» **GOAL OF THE EXERCISE**: In the passage on open-source software below, whose rights do open-source licenses guarantee?

» **TEXT SHOWN**:
- - -

By reviewing the history of the open-source movement and highlighting recent research on its unique developmental processes, the author suggests that there are general lessons for anyone seeking to encourage innovation in any field or industry.

What incentives, for instance, spark these Internet-based communities of software developers to innovate voluntarily outside the company’s boundaries without formal work agreements? Research shows that open-source software developers freely reveal and share information because they garner personal benefits, such as reputation enhancement, expertise refinement and, quite simply, enjoyment.

Researchers also note that, since most of these benefits are contingent upon membership in well-functioning developer enclaves, a sense of community is important to the open-source phenomenon. For example, identification with the highly esteemed Linux operating-system project instills a sense of responsibility and loyalty among contributors, who are motivated by their perceived indispensability to the team. Researchers point out, however, that developers also are motivated by a pragmatic desire to customize software.

Much of the referenced research explores the unusual nature of open-source licensing agreements and intellectual-property protection. That is, open-source licenses guarantee the rights not of developers, but of future users against appropriation, and developers guard their work zealously with online sanctioning, brands and logos.

Noting that the products emanating from open-source projects are often commercially attractive and widely used in business and government (for example, at IBM, NASA, Sun Microsystems, the German government), the author concludes by discussing the implications for future business activities.

- - -

» **RAW RECORDS**:
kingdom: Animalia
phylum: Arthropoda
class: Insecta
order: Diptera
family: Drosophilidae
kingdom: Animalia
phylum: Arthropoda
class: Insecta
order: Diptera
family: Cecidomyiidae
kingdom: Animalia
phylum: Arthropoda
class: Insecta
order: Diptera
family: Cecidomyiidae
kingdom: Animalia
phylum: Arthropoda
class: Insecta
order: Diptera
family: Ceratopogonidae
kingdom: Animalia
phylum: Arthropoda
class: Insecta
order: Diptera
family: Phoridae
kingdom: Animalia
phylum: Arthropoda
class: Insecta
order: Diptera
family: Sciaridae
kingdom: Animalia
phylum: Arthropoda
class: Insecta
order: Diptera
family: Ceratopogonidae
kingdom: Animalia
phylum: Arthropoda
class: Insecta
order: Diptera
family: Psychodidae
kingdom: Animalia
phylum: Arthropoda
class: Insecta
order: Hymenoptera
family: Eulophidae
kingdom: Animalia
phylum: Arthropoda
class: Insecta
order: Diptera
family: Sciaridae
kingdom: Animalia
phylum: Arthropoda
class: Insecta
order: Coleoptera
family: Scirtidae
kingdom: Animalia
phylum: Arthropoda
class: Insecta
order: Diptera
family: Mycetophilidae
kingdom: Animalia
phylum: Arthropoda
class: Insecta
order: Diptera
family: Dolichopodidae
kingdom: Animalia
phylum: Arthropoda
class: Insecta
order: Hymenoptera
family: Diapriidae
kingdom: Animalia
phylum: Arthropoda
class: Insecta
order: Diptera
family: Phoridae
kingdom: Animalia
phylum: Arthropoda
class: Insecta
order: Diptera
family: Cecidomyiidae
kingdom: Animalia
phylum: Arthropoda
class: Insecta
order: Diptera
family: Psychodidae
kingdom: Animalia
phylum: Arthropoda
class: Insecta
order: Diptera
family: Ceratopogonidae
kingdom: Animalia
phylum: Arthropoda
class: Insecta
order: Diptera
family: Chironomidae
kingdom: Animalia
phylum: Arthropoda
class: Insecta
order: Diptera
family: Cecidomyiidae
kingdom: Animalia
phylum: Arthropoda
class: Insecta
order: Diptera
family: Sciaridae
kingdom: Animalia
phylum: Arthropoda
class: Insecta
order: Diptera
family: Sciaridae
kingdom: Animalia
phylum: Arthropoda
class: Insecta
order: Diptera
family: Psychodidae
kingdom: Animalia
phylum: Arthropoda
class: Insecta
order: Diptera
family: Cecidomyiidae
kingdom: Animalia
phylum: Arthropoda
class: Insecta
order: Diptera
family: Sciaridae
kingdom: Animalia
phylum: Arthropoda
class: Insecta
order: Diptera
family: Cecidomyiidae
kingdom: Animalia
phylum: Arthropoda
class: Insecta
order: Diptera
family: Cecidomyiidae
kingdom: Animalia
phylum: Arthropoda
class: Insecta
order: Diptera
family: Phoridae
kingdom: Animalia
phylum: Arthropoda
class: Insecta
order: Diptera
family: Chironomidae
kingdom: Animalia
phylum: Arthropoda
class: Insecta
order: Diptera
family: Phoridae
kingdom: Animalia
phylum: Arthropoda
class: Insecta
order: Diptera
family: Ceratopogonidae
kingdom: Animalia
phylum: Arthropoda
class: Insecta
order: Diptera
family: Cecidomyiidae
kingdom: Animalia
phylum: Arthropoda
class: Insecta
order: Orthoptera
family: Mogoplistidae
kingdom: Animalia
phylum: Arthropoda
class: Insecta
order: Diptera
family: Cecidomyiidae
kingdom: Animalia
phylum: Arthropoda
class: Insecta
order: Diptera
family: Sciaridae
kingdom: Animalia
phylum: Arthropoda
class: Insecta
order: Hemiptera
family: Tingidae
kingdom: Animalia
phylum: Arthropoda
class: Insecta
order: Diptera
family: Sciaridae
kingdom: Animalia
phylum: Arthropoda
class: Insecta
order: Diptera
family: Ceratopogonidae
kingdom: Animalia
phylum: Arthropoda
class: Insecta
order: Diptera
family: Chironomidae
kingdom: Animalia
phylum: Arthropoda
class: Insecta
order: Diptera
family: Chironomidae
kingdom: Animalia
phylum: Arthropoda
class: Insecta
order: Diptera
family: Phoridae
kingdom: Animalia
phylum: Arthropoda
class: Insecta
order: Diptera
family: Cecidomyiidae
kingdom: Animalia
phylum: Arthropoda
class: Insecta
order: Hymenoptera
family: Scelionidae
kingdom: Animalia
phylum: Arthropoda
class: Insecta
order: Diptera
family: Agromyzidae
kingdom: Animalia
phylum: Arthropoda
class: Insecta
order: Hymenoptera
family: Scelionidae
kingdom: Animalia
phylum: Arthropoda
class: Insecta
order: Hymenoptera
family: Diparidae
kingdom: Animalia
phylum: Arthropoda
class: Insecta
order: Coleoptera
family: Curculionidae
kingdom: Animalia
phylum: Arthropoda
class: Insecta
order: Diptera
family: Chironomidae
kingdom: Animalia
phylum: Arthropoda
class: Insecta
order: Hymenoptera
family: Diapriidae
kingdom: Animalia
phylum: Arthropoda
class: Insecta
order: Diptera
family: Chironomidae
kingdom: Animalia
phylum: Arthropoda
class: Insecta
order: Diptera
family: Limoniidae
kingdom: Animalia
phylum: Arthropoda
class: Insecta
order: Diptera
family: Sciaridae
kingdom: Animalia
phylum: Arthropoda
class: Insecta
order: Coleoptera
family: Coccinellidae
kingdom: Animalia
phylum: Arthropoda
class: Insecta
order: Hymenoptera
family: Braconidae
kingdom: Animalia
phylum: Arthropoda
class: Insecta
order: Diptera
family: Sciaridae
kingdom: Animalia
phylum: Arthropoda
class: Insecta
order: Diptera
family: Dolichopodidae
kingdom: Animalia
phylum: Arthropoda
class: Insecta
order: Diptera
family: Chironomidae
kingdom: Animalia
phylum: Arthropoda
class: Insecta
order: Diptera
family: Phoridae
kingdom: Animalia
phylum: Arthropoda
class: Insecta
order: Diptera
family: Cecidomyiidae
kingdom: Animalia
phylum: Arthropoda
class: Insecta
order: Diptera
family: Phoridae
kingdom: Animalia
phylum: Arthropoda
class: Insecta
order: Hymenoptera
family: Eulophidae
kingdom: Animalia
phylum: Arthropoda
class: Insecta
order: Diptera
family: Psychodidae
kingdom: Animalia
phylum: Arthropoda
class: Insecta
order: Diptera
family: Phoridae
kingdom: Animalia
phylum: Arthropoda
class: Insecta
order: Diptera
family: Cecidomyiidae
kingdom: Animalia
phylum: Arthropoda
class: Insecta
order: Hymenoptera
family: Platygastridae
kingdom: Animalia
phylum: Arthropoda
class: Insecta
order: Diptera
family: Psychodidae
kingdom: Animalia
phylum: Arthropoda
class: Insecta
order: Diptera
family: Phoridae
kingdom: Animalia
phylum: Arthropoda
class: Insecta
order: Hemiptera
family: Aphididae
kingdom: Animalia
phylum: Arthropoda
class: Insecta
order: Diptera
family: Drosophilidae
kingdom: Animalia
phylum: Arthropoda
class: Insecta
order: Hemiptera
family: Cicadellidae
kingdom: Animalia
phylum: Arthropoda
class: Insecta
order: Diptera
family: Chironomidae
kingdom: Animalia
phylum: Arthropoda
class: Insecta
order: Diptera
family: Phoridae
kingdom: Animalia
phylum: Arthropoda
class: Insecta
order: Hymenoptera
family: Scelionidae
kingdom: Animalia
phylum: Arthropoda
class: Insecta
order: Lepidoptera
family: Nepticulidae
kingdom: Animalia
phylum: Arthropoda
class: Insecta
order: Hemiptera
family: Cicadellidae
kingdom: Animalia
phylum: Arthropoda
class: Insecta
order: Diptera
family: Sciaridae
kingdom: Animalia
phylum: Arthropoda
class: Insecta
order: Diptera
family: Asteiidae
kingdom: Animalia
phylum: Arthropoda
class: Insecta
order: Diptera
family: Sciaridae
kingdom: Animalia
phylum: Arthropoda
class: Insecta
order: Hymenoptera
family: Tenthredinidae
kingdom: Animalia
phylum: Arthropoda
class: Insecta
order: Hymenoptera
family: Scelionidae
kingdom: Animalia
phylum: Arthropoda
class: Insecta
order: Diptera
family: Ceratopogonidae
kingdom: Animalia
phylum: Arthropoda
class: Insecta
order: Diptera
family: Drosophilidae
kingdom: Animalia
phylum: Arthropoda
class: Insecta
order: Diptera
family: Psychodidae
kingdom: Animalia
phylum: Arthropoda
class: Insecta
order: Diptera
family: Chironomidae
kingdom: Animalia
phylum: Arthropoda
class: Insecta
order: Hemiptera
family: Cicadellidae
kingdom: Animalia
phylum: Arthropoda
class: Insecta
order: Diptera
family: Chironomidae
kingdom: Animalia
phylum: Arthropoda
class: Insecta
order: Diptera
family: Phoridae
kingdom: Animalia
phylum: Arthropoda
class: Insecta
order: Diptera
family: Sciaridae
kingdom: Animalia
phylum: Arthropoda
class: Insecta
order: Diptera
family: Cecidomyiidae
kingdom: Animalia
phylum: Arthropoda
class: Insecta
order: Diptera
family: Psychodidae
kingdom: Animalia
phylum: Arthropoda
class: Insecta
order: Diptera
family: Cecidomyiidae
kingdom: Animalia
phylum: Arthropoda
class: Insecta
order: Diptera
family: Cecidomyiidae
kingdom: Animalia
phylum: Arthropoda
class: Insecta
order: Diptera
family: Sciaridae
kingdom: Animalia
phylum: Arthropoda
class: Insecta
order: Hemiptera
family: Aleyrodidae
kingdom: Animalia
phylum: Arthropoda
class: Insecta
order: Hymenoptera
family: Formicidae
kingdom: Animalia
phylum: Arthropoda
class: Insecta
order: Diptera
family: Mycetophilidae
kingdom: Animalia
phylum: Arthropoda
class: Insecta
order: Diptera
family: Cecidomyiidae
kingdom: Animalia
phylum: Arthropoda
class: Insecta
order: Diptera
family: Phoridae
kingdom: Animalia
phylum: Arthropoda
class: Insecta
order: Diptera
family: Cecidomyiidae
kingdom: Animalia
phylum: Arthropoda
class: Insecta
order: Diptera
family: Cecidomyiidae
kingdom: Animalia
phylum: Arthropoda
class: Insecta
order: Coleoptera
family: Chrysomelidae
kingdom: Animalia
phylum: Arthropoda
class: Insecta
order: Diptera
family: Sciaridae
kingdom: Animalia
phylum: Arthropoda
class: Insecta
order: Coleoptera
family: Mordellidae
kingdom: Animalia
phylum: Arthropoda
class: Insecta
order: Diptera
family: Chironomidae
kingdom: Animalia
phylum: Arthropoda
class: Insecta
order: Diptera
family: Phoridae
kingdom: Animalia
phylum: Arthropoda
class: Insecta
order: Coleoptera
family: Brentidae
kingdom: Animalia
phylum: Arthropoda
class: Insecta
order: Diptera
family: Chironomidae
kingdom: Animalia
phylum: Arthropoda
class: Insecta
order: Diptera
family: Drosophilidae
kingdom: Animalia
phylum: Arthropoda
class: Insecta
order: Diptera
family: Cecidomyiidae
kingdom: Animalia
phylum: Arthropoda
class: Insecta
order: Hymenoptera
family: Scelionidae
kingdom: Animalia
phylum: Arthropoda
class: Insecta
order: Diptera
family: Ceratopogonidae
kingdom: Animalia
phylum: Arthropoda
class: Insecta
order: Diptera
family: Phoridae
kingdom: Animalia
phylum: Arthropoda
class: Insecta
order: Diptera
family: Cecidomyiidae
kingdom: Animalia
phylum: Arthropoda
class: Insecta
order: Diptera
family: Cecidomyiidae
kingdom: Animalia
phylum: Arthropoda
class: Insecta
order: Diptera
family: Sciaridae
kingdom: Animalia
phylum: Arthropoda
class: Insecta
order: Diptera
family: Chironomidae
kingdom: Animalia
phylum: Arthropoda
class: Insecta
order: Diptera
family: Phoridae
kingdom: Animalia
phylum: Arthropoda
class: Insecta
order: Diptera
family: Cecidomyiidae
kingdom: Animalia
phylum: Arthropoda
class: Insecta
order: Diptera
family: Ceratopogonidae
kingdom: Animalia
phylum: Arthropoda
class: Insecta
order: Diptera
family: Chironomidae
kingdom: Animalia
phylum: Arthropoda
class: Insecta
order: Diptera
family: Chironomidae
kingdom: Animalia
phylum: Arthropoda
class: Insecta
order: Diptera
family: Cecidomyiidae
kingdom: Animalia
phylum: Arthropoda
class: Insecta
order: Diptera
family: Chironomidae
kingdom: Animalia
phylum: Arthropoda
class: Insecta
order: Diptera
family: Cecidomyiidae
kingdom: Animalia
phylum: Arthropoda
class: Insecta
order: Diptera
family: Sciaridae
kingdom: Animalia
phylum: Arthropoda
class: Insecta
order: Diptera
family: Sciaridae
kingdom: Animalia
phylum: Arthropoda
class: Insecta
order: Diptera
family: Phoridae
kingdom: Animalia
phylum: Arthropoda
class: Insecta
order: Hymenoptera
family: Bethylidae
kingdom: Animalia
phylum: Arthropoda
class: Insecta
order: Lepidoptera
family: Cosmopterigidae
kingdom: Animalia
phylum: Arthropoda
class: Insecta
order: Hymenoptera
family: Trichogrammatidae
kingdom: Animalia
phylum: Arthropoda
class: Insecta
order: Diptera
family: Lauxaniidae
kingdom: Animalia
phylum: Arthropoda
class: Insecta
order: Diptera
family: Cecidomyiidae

- - -

» **CORRECT ANSWER**: They guarantee the rights of future users against appropriation, not the rights of developers.